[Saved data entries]

=-=-=

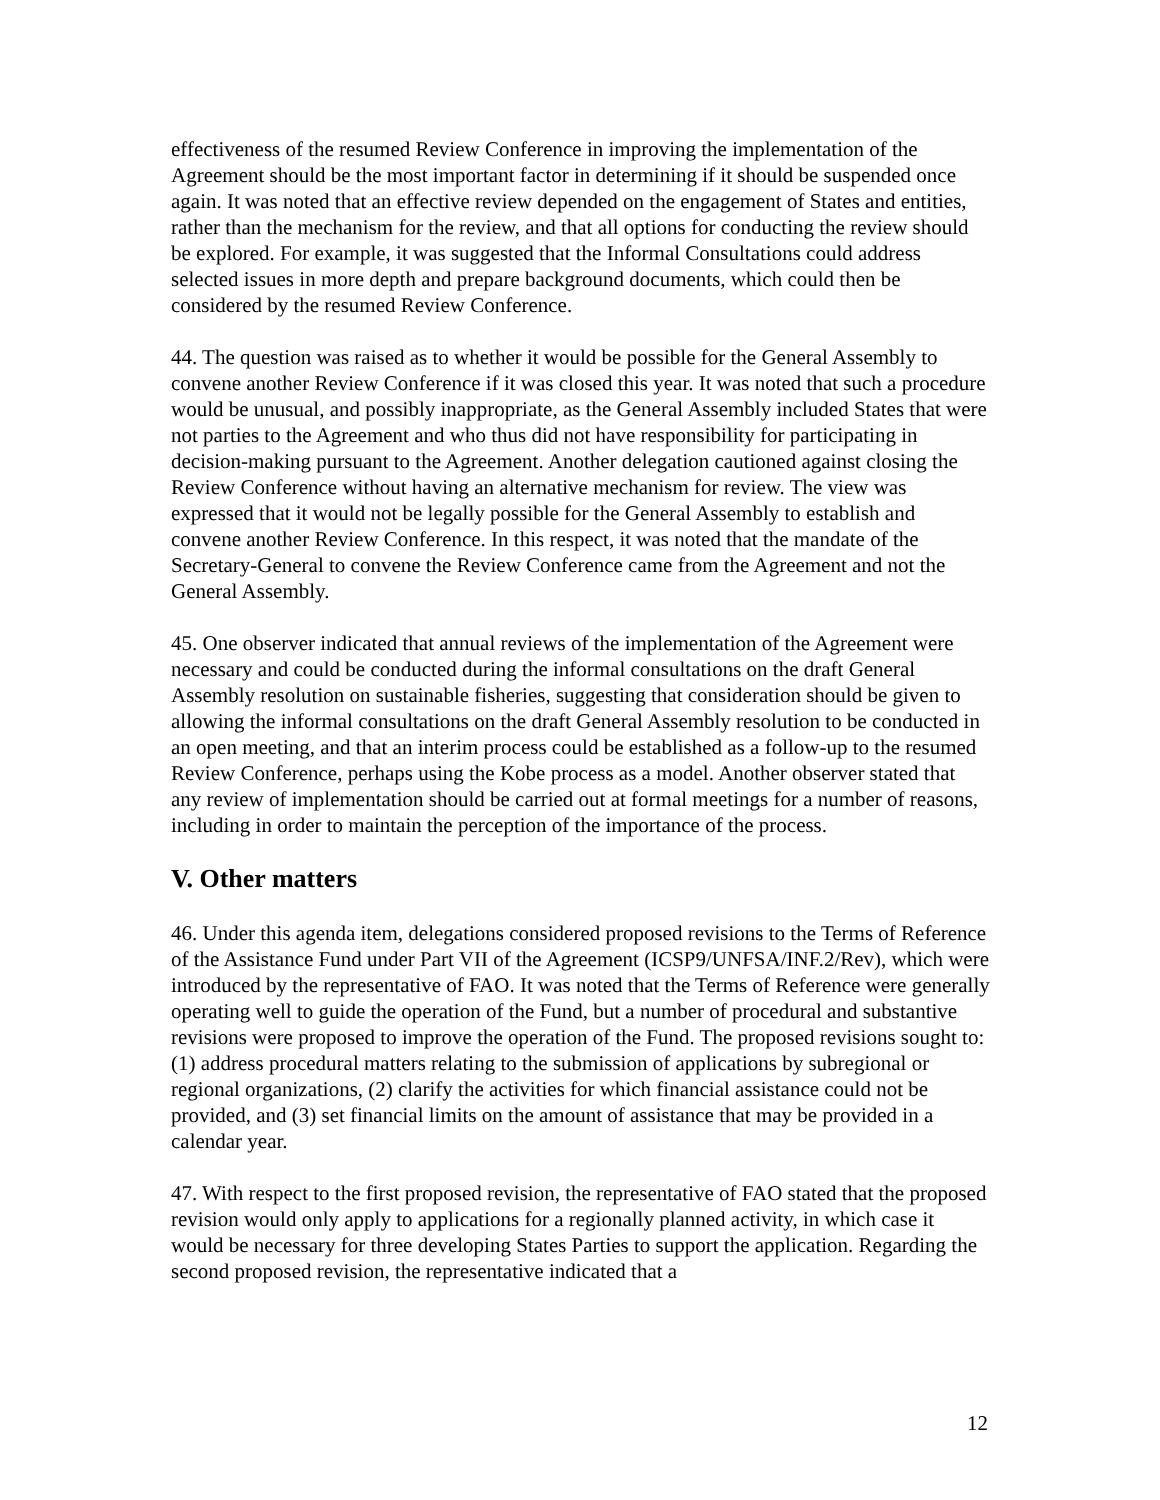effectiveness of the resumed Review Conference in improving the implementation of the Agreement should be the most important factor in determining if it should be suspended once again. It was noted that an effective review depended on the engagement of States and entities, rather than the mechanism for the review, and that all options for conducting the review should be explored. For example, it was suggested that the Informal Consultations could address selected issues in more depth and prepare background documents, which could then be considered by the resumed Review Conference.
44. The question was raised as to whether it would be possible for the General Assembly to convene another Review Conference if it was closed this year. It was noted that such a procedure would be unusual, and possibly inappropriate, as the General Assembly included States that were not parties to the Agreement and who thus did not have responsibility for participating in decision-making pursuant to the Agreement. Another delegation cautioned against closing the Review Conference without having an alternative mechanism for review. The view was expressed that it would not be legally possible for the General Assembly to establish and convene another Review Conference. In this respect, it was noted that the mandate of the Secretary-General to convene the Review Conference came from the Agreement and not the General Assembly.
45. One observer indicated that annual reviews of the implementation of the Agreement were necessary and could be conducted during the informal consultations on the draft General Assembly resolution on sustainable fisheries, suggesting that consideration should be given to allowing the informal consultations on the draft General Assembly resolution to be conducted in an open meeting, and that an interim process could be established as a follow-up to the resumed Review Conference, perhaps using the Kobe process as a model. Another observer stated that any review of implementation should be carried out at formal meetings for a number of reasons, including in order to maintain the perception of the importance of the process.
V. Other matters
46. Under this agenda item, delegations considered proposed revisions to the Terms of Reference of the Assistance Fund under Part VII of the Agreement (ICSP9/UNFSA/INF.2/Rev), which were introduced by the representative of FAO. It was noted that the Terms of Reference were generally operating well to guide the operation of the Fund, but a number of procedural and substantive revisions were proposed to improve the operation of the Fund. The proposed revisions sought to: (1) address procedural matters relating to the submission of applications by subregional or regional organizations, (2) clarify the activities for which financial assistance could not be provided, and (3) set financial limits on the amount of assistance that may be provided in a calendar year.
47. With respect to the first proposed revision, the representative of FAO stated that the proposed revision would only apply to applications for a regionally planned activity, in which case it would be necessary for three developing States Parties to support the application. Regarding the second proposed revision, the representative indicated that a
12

=-=-=

Every line in the data above that contains the word "respect" should be copied.

■ Result ■
44. The question was raised as to whether it would be possible for the General Assembly to convene another Review Conference if it was closed this year. It was noted that such a procedure would be unusual, and possibly inappropriate, as the General Assembly included States that were not parties to the Agreement and who thus did not have responsibility for participating in decision-making pursuant to the Agreement. Another delegation cautioned against closing the Review Conference without having an alternative mechanism for review. The view was expressed that it would not be legally possible for the General Assembly to establish and convene another Review Conference. In this respect, it was noted that the mandate of the Secretary-General to convene the Review Conference came from the Agreement and not the General Assembly.
47. With respect to the first proposed revision, the representative of FAO stated that the proposed revision would only apply to applications for a regionally planned activity, in which case it would be necessary for three developing States Parties to support the application. Regarding the second proposed revision, the representative indicated that a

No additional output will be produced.